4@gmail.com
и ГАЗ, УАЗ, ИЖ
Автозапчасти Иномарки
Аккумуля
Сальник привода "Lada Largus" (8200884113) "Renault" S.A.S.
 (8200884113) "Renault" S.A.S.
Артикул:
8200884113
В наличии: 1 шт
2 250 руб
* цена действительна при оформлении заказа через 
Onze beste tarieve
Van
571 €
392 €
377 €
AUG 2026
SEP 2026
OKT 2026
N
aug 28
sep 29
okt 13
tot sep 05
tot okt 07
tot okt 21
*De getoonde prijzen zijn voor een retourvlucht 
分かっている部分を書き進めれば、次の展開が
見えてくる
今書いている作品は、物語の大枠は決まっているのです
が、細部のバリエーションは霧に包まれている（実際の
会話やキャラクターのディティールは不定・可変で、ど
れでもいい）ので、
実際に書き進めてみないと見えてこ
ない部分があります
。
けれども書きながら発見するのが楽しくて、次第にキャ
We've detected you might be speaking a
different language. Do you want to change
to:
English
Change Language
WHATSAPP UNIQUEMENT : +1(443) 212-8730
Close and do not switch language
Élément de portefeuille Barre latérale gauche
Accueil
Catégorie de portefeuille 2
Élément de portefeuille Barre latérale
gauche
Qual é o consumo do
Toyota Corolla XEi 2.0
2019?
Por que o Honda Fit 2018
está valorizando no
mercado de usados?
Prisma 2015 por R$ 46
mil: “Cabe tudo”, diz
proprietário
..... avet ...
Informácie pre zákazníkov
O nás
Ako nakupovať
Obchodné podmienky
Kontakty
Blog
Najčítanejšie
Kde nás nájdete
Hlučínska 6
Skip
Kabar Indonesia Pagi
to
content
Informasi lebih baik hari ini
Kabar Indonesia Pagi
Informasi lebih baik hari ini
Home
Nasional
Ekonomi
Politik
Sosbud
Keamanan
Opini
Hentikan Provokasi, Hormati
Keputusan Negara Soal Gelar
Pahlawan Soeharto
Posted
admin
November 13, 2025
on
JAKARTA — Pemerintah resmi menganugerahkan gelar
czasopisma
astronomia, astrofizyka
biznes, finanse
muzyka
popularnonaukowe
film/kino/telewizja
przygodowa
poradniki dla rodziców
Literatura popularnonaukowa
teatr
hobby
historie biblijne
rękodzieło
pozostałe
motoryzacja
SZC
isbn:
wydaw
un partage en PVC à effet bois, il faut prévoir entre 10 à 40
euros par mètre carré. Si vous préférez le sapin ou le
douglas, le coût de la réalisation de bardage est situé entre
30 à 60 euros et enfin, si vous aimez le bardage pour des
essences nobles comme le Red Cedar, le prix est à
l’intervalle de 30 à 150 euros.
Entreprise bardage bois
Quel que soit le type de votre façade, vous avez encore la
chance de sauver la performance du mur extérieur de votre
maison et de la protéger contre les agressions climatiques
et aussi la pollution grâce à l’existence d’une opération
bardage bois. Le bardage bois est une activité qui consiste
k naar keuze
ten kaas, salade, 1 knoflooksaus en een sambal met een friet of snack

####################

■ **Directive**
Show each line from the listing above that includes the word "portefeuille".

■ **Result for this task**
Élément de portefeuille Barre latérale gauche
Catégorie de portefeuille 2
Élément de portefeuille Barre latérale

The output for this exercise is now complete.